Aynı ekip daha önceki çalışmalarında, tümörlerin bağışıklık tepkisinden kaçmak için iki yol kullanabileceğini de gösterdi. Bunlardan ilki TP53 genindeki bir mutasyonla ilgiliyken diğeri ise hücreleri bağışıklık sistemine maruz bırakan sinyalleri azaltmak için RNA'yı modifiye eden ‘ADAR1’ adlı bir enzime dayanır.

Laboratuvar deneylerinde bu yollardan herhangi biri kesintiye uğradığında, tümör büyümesi önemli ölçüde azaldı. Bu durum, kanserlerin vücudun doğal savunma mekanizmalarından kaçmak için nasıl karmaşık yöntemler geliştirdiğini gösteriyor.

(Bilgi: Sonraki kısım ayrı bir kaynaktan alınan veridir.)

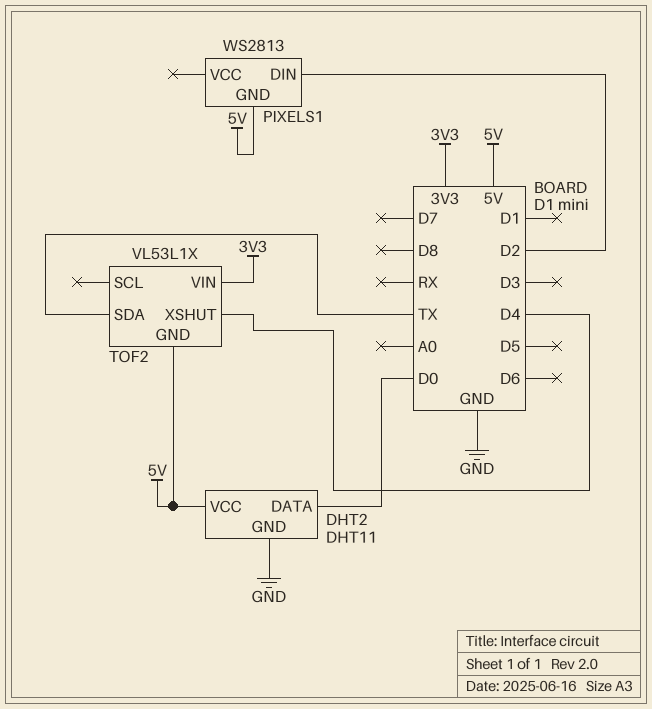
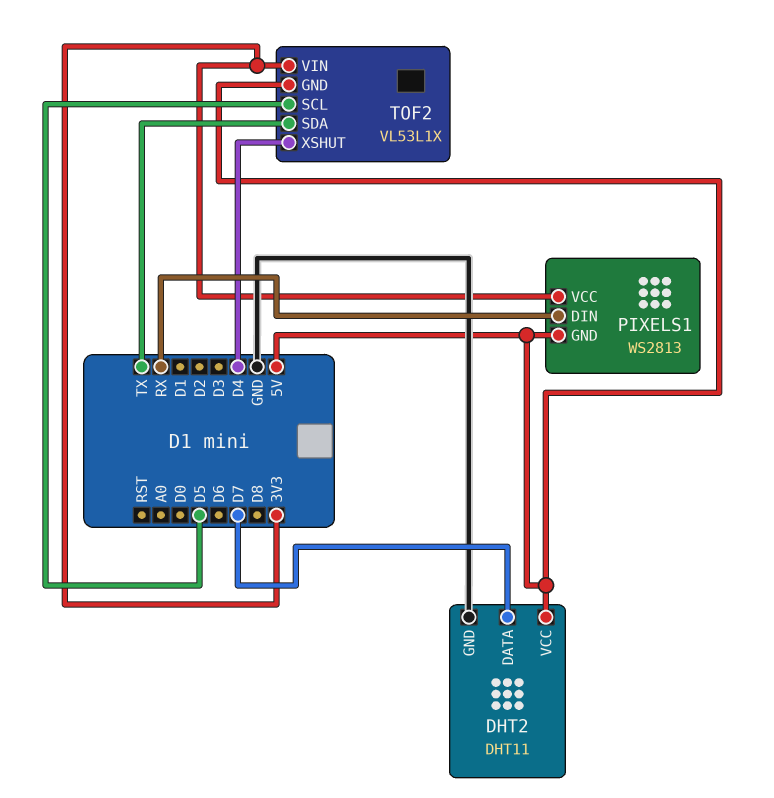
DHT2 pin DATA: D0 -> D7
PIXELS1 pin DIN: D2 -> RX
PIXELS1 pin VCC: none -> 3V3
TOF2 pin SCL: none -> D5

Daha akıllı immünoterapilere doğru bir ilerleme

Kanser ve bağışıklık sistemi arasındaki bu ‘gizli kodu’ anlamak, bilim insanlarının daha hassas bağışıklık tedavileri geliştirmesine olanak sağlayabilir. Dr. Greenbaum, bağışıklık sistemini neyin aktive ettiğini anlarsak, mümkün olan en iyi yanıtı elde etmek için gerektiğinde bağışıklık sistemi tarafından daha fazla veya daha az görünür olacak kanser aşıları tasarlayabileceğimizi söylüyor. Bu bilgi, bağışıklık sistemini seçici olarak harekete geçirerek zararlı iltihaplanmaya neden olmadan sadece tümörleri saldırıya uğratan yeni ilaçların geliştirilmesine de yardımcı olabilir.

Kanser araştırmalarında yeni bir dönem

Virüs taklitçiliğinin tespit edilmesinin, kanser ve bağışıklık sistemi arasındaki karmaşık ilişkiyi incelemek için yeni yollar açtığını vurgulayan Dr. Greenbaum, “Bizler için bir sır olanı artık ölçülebilir bir fenomene dönüştürdük” diyor. Bu gelişme, bağışıklık sisteminin kanseri nasıl gördüğünü ve bu bilgiyi hastaları tedavi etmek için nasıl kullanabileceğimizi daha derinlemesine anlamanın önünü açıyor.

Modelleme ve yapay zeka alanındaki hızlı gelişmelerle birlikte, bilim insanları kanserin gizli kodunu anlamanın ve bir gün vücudun kendi biyolojisini kullanarak kanseri yenebilmenin eşiğinde gibi görünüyor.